Living Trusts are set up primarily for the benefit of the person who established it during his or her lifetime. Trusts are a valuable tool in the estate planning process because they allow assets to be passed to heirs without going through the probate process. They can also provide income for the beneficiary in case of incapacity.

Terms of the trust are detailed in a Trust Agreement that defines how you want your finances managed during your lifetime and following your death. These terms can usually be modified or terminated at any time during your lifetime. When you die, however, the terms of the trust are not subject to further change, and the trust either terminates or continues for the benefit of the designated beneficiaries.

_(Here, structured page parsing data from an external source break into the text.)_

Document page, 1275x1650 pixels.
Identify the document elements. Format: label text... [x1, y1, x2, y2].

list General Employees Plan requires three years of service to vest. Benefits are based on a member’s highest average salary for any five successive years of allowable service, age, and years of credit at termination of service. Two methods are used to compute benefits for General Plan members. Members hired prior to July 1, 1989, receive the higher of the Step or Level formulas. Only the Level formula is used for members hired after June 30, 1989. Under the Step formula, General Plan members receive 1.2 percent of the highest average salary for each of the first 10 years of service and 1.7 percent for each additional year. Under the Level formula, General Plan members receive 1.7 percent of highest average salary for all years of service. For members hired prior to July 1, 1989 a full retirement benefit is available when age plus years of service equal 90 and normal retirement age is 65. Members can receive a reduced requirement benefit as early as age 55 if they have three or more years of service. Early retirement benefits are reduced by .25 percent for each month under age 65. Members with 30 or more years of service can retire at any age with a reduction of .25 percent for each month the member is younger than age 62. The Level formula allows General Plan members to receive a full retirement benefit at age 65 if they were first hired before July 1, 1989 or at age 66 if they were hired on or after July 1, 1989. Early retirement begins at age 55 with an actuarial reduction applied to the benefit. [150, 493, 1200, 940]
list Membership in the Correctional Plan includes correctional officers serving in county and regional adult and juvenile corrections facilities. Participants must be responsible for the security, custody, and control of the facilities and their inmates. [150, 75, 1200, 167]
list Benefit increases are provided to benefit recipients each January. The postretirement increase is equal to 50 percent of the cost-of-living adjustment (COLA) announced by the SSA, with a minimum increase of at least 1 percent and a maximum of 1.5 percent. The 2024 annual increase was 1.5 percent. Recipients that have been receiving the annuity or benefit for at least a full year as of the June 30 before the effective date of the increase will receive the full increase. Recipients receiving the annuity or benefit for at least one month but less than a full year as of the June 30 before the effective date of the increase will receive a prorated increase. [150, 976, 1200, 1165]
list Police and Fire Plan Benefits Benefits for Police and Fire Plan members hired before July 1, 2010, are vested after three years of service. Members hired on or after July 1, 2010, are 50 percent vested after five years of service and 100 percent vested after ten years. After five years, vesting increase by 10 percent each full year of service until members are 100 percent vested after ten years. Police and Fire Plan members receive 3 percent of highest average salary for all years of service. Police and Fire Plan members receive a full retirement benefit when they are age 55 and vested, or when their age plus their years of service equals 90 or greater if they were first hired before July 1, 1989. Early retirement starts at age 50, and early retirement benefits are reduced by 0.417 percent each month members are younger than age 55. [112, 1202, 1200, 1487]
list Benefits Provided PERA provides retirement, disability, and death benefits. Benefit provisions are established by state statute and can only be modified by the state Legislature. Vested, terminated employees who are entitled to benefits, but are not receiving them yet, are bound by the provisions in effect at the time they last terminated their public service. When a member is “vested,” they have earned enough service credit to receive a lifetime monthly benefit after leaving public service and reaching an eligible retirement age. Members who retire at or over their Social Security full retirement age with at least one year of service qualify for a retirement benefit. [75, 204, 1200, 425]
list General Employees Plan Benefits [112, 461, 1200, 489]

As your corporate trustee, The Haverford Trust Company will be responsible for managing trust investments; distributing the investment income to you at regular intervals; investing new funds that might be added to the trust from time to time; and paying any distributions.

If your spouse survives you, he or she could be named to succeed you as primary beneficiary. At the death of your spouse, the trust could terminate, with the remaining funds distributed among your children or other beneficiaries. Or, the trust could continue for the benefit of your beneficiaries until they reach a specified age.

A Living Trust allows for many variations. No framework for personal financial planning is more versatile or more flexible. With a Revocable Living Trust, you can change beneficiaries, alter any other instructions contained in the Trust Agreement, or even cancel the trust should the arrangement cease to meet your needs.